Opfer aus dem Rhein-Kreis Neuss Raser-Unfall: So sehr leiden die Eltern
Rhein-Kreis. · Eltern des getöteten Riccardo reisen zur Verhandlung nach Stuttgart.
Es ist ein unvorstellbarer Kraftakt, den dieses Ehepaar seit knapp zwei Monaten immer wieder auf sich nimmt. Vor jedem Verhandlungstag fährt es die stundenlange Strecke von Kaarst nach Stuttgart. Immer und immer wieder. Meistens übernachten die beiden im Hotel, was auch eine finanzielle Herausforderung darstellt. Doch diese wirkt verschwindend gering im Kontrast zu den emotionalen Belastungen in den vergangenen Wochen. Schließlich machen sie das alles für ihren Sohn Riccardo, der wie seine Freundin Jaqueline am 6. März dieses Jahres aus dem Leben gerissen wurde.
Auf der Anklagebank sitzt seit dem 11. September ein 21-Jähriger, der an jenem Abend mit einem geliehenen, 550 PS starken Jaguar in die Seite von Riccardos Auto krachte. Kurz vor dem Crash soll der Angeklagte laut einem Gutachten noch 160 bis 165 Kilometer pro Stunde gefahren sein – in der Innenstadt. Der 25 Jahre alte Riccardo aus Kaarst und seine 22 Jahre alte Freundin hatten keine Chance. Der Jaguar-Fahrer und sein Beifahrer blieben unverletzt.

- **AUSZÜGE AUS DATENSÄTZEN**:

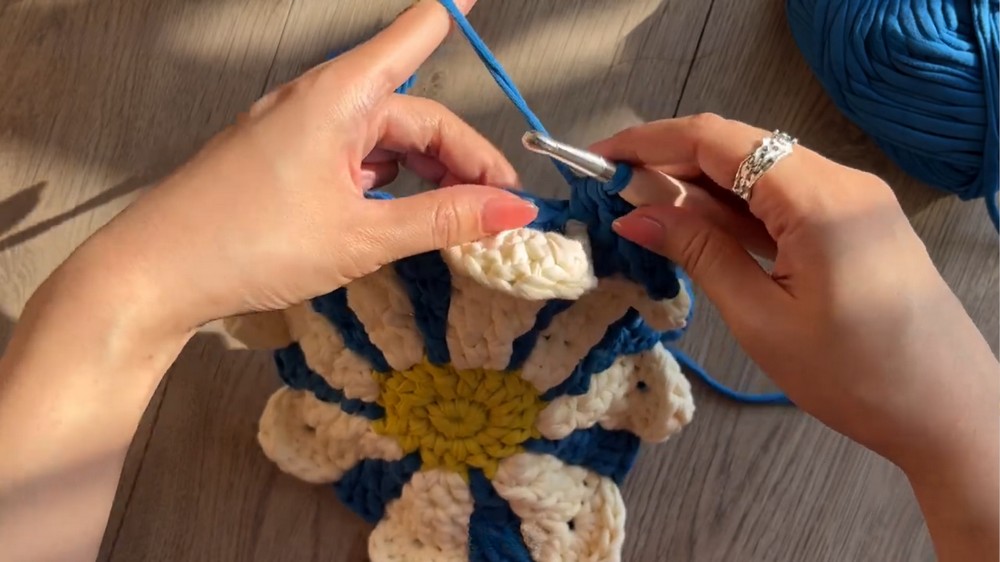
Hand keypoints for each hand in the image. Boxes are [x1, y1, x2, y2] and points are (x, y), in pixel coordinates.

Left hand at [0, 3, 540, 559]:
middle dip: (463, 158)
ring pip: (386, 140)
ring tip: (460, 218)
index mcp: (338, 98)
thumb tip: (515, 211)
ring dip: (429, 173)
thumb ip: (444, 219)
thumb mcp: (361, 236)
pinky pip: (355, 159)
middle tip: (503, 208)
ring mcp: (300, 131)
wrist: (153, 275)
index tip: (480, 0)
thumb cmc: (247, 244)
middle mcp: (319, 102)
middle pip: (414, 114)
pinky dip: (390, 183)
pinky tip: (403, 214)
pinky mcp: (286, 161)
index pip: (412, 40)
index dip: (452, 19)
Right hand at [592, 114, 997, 560]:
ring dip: (700, 189)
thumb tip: (634, 214)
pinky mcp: (854, 224)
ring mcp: (852, 200)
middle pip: (738, 148)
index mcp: (819, 197)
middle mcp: (840, 181)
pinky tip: (699, 231)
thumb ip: (699, 253)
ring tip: (645, 215)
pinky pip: (783, 200)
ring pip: (759, 173)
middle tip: (613, 196)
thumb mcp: (762, 318)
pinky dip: (735, 211)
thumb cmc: (854, 377)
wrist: (948, 414)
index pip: (717, 139)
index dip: (650, 142)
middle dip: (670, 164)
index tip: (598, 159)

- **AUFGABEN ZUR ÜBUNG**:
#1 Beantworte anhand des Berichts über den Raser-Unfall:
(a) Wie alt ist der Angeklagte?
(b) Wie viele PS hatte der geliehene Jaguar?
(c) Zwischen welchen beiden Städten pendeln die Eltern vor jedem Verhandlungstag?
#2 Zitiere bitte aus dem Bericht über den Raser-Unfall den Abschnitt von „Opfer aus dem“ bis einschließlich „Verhandlung nach Stuttgart.“.
Die Datensätze sind eigenständiges Material und gehören nicht zum Bericht über den Raser-Unfall.

- **ANTWORTEN**:
#1
(a) 21 Jahre
(b) 550 PS
(c) Zwischen Kaarst und Stuttgart

#2
Opfer aus dem Rhein-Kreis Neuss Raser-Unfall: So sehr leiden die Eltern
Rhein-Kreis. · Eltern des getöteten Riccardo reisen zur Verhandlung nach Stuttgart.